BEGIN Dataset entries

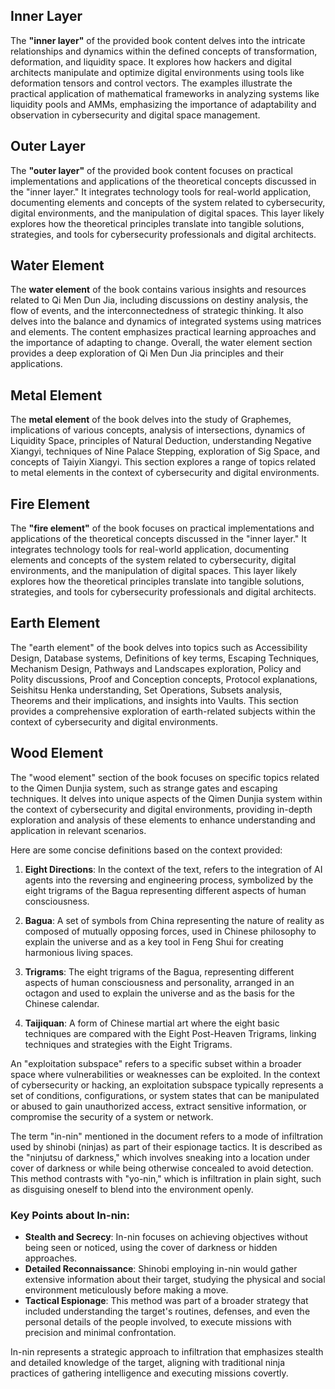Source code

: ## Inner Layer
The **"inner layer"** of the provided book content delves into the intricate relationships and dynamics within the defined concepts of transformation, deformation, and liquidity space. It explores how hackers and digital architects manipulate and optimize digital environments using tools like deformation tensors and control vectors. The examples illustrate the practical application of mathematical frameworks in analyzing systems like liquidity pools and AMMs, emphasizing the importance of adaptability and observation in cybersecurity and digital space management.

## Outer Layer
The **"outer layer"** of the provided book content focuses on practical implementations and applications of the theoretical concepts discussed in the "inner layer." It integrates technology tools for real-world application, documenting elements and concepts of the system related to cybersecurity, digital environments, and the manipulation of digital spaces. This layer likely explores how the theoretical principles translate into tangible solutions, strategies, and tools for cybersecurity professionals and digital architects.

## Water Element
The **water element** of the book contains various insights and resources related to Qi Men Dun Jia, including discussions on destiny analysis, the flow of events, and the interconnectedness of strategic thinking. It also delves into the balance and dynamics of integrated systems using matrices and elements. The content emphasizes practical learning approaches and the importance of adapting to change. Overall, the water element section provides a deep exploration of Qi Men Dun Jia principles and their applications.

## Metal Element
The **metal element** of the book delves into the study of Graphemes, implications of various concepts, analysis of intersections, dynamics of Liquidity Space, principles of Natural Deduction, understanding Negative Xiangyi, techniques of Nine Palace Stepping, exploration of Sig Space, and concepts of Taiyin Xiangyi. This section explores a range of topics related to metal elements in the context of cybersecurity and digital environments.

## Fire Element
The **"fire element"** of the book focuses on practical implementations and applications of the theoretical concepts discussed in the "inner layer." It integrates technology tools for real-world application, documenting elements and concepts of the system related to cybersecurity, digital environments, and the manipulation of digital spaces. This layer likely explores how the theoretical principles translate into tangible solutions, strategies, and tools for cybersecurity professionals and digital architects.

## Earth Element
The "earth element" of the book delves into topics such as Accessibility Design, Database systems, Definitions of key terms, Escaping Techniques, Mechanism Design, Pathways and Landscapes exploration, Policy and Polity discussions, Proof and Conception concepts, Protocol explanations, Seishitsu Henka understanding, Set Operations, Subsets analysis, Theorems and their implications, and insights into Vaults. This section provides a comprehensive exploration of earth-related subjects within the context of cybersecurity and digital environments.

## Wood Element
The "wood element" section of the book focuses on specific topics related to the Qimen Dunjia system, such as strange gates and escaping techniques. It delves into unique aspects of the Qimen Dunjia system within the context of cybersecurity and digital environments, providing in-depth exploration and analysis of these elements to enhance understanding and application in relevant scenarios.

Here are some concise definitions based on the context provided:

1. **Eight Directions**: In the context of the text, refers to the integration of AI agents into the reversing and engineering process, symbolized by the eight trigrams of the Bagua representing different aspects of human consciousness.

2. **Bagua**: A set of symbols from China representing the nature of reality as composed of mutually opposing forces, used in Chinese philosophy to explain the universe and as a key tool in Feng Shui for creating harmonious living spaces.

3. **Trigrams**: The eight trigrams of the Bagua, representing different aspects of human consciousness and personality, arranged in an octagon and used to explain the universe and as the basis for the Chinese calendar.

4. **Taijiquan**: A form of Chinese martial art where the eight basic techniques are compared with the Eight Post-Heaven Trigrams, linking techniques and strategies with the Eight Trigrams.

An "exploitation subspace" refers to a specific subset within a broader space where vulnerabilities or weaknesses can be exploited. In the context of cybersecurity or hacking, an exploitation subspace typically represents a set of conditions, configurations, or system states that can be manipulated or abused to gain unauthorized access, extract sensitive information, or compromise the security of a system or network.

The term "in-nin" mentioned in the document refers to a mode of infiltration used by shinobi (ninjas) as part of their espionage tactics. It is described as the "ninjutsu of darkness," which involves sneaking into a location under cover of darkness or while being otherwise concealed to avoid detection. This method contrasts with "yo-nin," which is infiltration in plain sight, such as disguising oneself to blend into the environment openly.

### Key Points about In-nin:

- **Stealth and Secrecy**: In-nin focuses on achieving objectives without being seen or noticed, using the cover of darkness or hidden approaches.
- **Detailed Reconnaissance**: Shinobi employing in-nin would gather extensive information about their target, studying the physical and social environment meticulously before making a move.
- **Tactical Espionage**: This method was part of a broader strategy that included understanding the target's routines, defenses, and even the personal details of the people involved, to execute missions with precision and minimal confrontation.

In-nin represents a strategic approach to infiltration that emphasizes stealth and detailed knowledge of the target, aligning with traditional ninja practices of gathering intelligence and executing missions covertly.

END Dataset entries

Problem statement: Recast every line of the items above as a JSON list of strings, one string per line, with blank lines omitted and the pictures left out.

Solved exercise:
[
  "Source code",
  ": ## Inner Layer",
  "The **\"inner layer\"** of the provided book content delves into the intricate relationships and dynamics within the defined concepts of transformation, deformation, and liquidity space. It explores how hackers and digital architects manipulate and optimize digital environments using tools like deformation tensors and control vectors. The examples illustrate the practical application of mathematical frameworks in analyzing systems like liquidity pools and AMMs, emphasizing the importance of adaptability and observation in cybersecurity and digital space management.",
  "## Outer Layer",
  "The **\"outer layer\"** of the provided book content focuses on practical implementations and applications of the theoretical concepts discussed in the \"inner layer.\" It integrates technology tools for real-world application, documenting elements and concepts of the system related to cybersecurity, digital environments, and the manipulation of digital spaces. This layer likely explores how the theoretical principles translate into tangible solutions, strategies, and tools for cybersecurity professionals and digital architects.",
  "## Water Element",
  "The **water element** of the book contains various insights and resources related to Qi Men Dun Jia, including discussions on destiny analysis, the flow of events, and the interconnectedness of strategic thinking. It also delves into the balance and dynamics of integrated systems using matrices and elements. The content emphasizes practical learning approaches and the importance of adapting to change. Overall, the water element section provides a deep exploration of Qi Men Dun Jia principles and their applications.",
  "## Metal Element",
  "The **metal element** of the book delves into the study of Graphemes, implications of various concepts, analysis of intersections, dynamics of Liquidity Space, principles of Natural Deduction, understanding Negative Xiangyi, techniques of Nine Palace Stepping, exploration of Sig Space, and concepts of Taiyin Xiangyi. This section explores a range of topics related to metal elements in the context of cybersecurity and digital environments.",
  "## Fire Element",
  "The **\"fire element\"** of the book focuses on practical implementations and applications of the theoretical concepts discussed in the \"inner layer.\" It integrates technology tools for real-world application, documenting elements and concepts of the system related to cybersecurity, digital environments, and the manipulation of digital spaces. This layer likely explores how the theoretical principles translate into tangible solutions, strategies, and tools for cybersecurity professionals and digital architects.",
  "## Earth Element",
  "The \"earth element\" of the book delves into topics such as Accessibility Design, Database systems, Definitions of key terms, Escaping Techniques, Mechanism Design, Pathways and Landscapes exploration, Policy and Polity discussions, Proof and Conception concepts, Protocol explanations, Seishitsu Henka understanding, Set Operations, Subsets analysis, Theorems and their implications, and insights into Vaults. This section provides a comprehensive exploration of earth-related subjects within the context of cybersecurity and digital environments.",
  "## Wood Element",
  "The \"wood element\" section of the book focuses on specific topics related to the Qimen Dunjia system, such as strange gates and escaping techniques. It delves into unique aspects of the Qimen Dunjia system within the context of cybersecurity and digital environments, providing in-depth exploration and analysis of these elements to enhance understanding and application in relevant scenarios.",
  "Here are some concise definitions based on the context provided:",
  "1. **Eight Directions**: In the context of the text, refers to the integration of AI agents into the reversing and engineering process, symbolized by the eight trigrams of the Bagua representing different aspects of human consciousness.",
  "2. **Bagua**: A set of symbols from China representing the nature of reality as composed of mutually opposing forces, used in Chinese philosophy to explain the universe and as a key tool in Feng Shui for creating harmonious living spaces.",
  "3. **Trigrams**: The eight trigrams of the Bagua, representing different aspects of human consciousness and personality, arranged in an octagon and used to explain the universe and as the basis for the Chinese calendar.",
  "4. **Taijiquan**: A form of Chinese martial art where the eight basic techniques are compared with the Eight Post-Heaven Trigrams, linking techniques and strategies with the Eight Trigrams.",
  "An \"exploitation subspace\" refers to a specific subset within a broader space where vulnerabilities or weaknesses can be exploited. In the context of cybersecurity or hacking, an exploitation subspace typically represents a set of conditions, configurations, or system states that can be manipulated or abused to gain unauthorized access, extract sensitive information, or compromise the security of a system or network.",
  "The term \"in-nin\" mentioned in the document refers to a mode of infiltration used by shinobi (ninjas) as part of their espionage tactics. It is described as the \"ninjutsu of darkness,\" which involves sneaking into a location under cover of darkness or while being otherwise concealed to avoid detection. This method contrasts with \"yo-nin,\" which is infiltration in plain sight, such as disguising oneself to blend into the environment openly.",
  "### Key Points about In-nin:",
  "- **Stealth and Secrecy**: In-nin focuses on achieving objectives without being seen or noticed, using the cover of darkness or hidden approaches.",
  "- **Detailed Reconnaissance**: Shinobi employing in-nin would gather extensive information about their target, studying the physical and social environment meticulously before making a move.",
  "- **Tactical Espionage**: This method was part of a broader strategy that included understanding the target's routines, defenses, and even the personal details of the people involved, to execute missions with precision and minimal confrontation.",
  "In-nin represents a strategic approach to infiltration that emphasizes stealth and detailed knowledge of the target, aligning with traditional ninja practices of gathering intelligence and executing missions covertly."
]